The rationale notes that the C89 rules change the behavior of existing
code (despite “existing code is important, existing implementations are
not” and “avoid quiet changes”).

>> Finally back to the relationship to malloc:
>>
>>> Actually the two decisions have essentially nothing to do with
>>> each other.
>>
>> It does seem like nobody considered the question of whether the
>> two decisions were compatible; [...]
>
> They may or may not have. You may want to read the Introduction
> section of the Rationale document.

Being more specific about what you’re getting at might cause me to want
to read that in more detail. So far I’ve just identified a couple of
“important principles” that were violated by the rules C89 introduced
for malloc.

--
https://www.greenend.org.uk/rjk/

On 2024-01-26, Tim Rentsch <tr.17687@z991.linuxsc.com> wrote:
> Kaz Kylheku <433-929-6894@kylheku.com> writes:
>
>> On 2024-01-25, Tim Rentsch <tr.17687@z991.linuxsc.com> wrote:
>>
>>> Your understanding of the term "implementation-defined" is flawed.
>>
>> No it isn't.
>>
>> Obviously, an implementation cannot vaccilate among different
>> choices of how malloc(0) should behave. [...]
>
> I think you've lost track of what point it is you are trying
> to make. I know I have.

Here I'm simply defending myself against the accusation that I don't
understand the definition of implementation-defined behavior. (Based on
what I'm guessing might be the basis of the perceived misunderstanding.)

This is a mostly self-contained topic, which has a connection to an
earlier point, that point being a relatively minor.

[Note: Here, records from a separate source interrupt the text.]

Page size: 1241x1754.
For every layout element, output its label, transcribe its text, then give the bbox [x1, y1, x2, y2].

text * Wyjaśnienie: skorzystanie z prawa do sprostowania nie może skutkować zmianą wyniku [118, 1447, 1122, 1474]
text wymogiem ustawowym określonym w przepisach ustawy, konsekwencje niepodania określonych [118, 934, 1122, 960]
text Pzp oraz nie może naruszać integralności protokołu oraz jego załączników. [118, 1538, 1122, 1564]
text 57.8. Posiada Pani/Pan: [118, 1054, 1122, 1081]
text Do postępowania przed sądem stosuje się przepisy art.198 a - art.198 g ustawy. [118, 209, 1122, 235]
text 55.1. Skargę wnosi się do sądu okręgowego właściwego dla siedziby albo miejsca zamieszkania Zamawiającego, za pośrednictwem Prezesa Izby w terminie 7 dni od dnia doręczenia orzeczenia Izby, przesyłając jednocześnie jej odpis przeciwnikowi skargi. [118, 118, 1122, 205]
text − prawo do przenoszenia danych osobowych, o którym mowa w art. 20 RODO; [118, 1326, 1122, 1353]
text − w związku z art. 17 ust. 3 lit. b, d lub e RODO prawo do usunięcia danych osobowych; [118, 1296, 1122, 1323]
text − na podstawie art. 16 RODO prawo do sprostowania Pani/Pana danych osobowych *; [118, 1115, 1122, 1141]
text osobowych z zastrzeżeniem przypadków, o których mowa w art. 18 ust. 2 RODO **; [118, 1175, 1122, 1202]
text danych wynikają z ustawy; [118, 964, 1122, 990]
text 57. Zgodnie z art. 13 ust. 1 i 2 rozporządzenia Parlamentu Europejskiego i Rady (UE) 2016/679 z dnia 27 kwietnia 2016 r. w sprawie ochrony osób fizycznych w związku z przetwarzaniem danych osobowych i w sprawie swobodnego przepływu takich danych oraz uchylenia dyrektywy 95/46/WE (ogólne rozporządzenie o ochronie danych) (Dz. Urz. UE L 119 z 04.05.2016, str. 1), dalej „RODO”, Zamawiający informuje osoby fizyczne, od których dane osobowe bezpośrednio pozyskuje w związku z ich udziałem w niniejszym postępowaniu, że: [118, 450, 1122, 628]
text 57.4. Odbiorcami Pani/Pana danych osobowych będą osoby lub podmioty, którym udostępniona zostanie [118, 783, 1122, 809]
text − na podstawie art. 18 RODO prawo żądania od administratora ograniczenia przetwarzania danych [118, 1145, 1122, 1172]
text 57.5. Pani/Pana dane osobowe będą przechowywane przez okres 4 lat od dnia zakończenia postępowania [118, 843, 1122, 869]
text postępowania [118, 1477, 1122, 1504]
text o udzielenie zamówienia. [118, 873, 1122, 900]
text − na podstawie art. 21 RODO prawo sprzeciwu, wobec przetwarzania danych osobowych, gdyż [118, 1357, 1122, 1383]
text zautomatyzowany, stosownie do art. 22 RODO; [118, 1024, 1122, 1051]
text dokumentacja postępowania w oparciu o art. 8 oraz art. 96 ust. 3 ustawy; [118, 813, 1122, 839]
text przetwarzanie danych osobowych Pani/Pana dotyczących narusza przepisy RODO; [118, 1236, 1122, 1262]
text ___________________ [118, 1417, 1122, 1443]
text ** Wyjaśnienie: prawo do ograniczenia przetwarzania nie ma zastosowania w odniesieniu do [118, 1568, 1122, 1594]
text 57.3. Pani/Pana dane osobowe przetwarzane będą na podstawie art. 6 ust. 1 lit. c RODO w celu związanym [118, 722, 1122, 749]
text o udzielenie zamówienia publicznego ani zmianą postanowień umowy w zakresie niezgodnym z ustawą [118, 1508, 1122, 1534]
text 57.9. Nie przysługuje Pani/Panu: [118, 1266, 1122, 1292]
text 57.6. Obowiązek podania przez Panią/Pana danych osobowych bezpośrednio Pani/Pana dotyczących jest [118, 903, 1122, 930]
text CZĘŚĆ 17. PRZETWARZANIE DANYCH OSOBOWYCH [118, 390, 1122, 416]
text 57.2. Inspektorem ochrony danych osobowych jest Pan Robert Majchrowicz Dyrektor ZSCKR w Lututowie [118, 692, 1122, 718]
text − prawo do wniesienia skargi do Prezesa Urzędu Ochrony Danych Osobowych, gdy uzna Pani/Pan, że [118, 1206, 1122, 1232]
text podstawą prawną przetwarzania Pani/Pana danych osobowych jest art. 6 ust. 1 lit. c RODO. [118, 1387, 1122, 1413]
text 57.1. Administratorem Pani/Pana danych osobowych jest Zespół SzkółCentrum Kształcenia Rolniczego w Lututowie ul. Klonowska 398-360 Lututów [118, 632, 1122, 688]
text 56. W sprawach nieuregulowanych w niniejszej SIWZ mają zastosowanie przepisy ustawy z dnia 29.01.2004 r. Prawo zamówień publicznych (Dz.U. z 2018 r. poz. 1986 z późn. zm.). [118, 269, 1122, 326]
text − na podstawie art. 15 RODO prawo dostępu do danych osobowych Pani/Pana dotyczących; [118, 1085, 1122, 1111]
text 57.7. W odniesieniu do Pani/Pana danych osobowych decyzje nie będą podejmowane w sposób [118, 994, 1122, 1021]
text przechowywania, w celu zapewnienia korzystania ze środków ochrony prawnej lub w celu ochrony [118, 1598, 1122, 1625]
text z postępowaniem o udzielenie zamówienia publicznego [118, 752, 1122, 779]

I walked into it like you wanted me to, executing your plan
to disconnect.

--
TXR Programming Language: http://nongnu.org/txr
Cygnal: Cygwin Native Application Library: http://kylheku.com/cygnal
Mastodon: @Kazinator@mstdn.ca

On 1/25/24 13:49, Kaz Kylheku wrote:
> On 2024-01-25, Tim Rentsch <tr.17687@z991.linuxsc.com> wrote:
>> Your understanding of the term "implementation-defined" is flawed.
>
> No it isn't.
>
> Obviously, an implementation cannot vaccilate among different choices of
> how malloc(0) should behave.

That might seem reasonable, but the committee has ruled otherwise. The
committee's official response to a rather early DR (unfortunately, I
cannot remember which one, and I can't figure out how to search for it -
therefore, you're free to disbelieve what I'm about to say) said that
when something is unspecified, an implementation is free to make
different choices in different programs; or in different translation
units in the same program, or on different lines of the same translation
unit, or in different sub-expressions of the same expression, or in
different runs of the same program, or in different executions of the
same expression.

This obviously cannot be true in general. Most importantly, many aspects
of the representations of types are unspecified, but it would make it
impossible for different programs to communicate with each other through
a file, or even for different parts of a program to communicate with
each other through the values stored in variables, if the
representations were allowed to change. Since I've been unable to locate
the DR, I cannot verify what the committee said about that issue if
anything. However, in any case where it's not too difficult to deal with
the possibility of an unspecified choice changing, you should generally
assume that it IS possible.

I don't think it would be particularly difficult to cope with the
possibility that malloc(0) was documented as choosing randomly whether
to return a null pointer or the same result as malloc(1).

The fact that some unspecified behavior is implementation-defined
doesn't change this - it just means that it must be documented. There's
no limit on how bizarre the way is that an implementation decides among
the choices - so long as that way is correctly documented.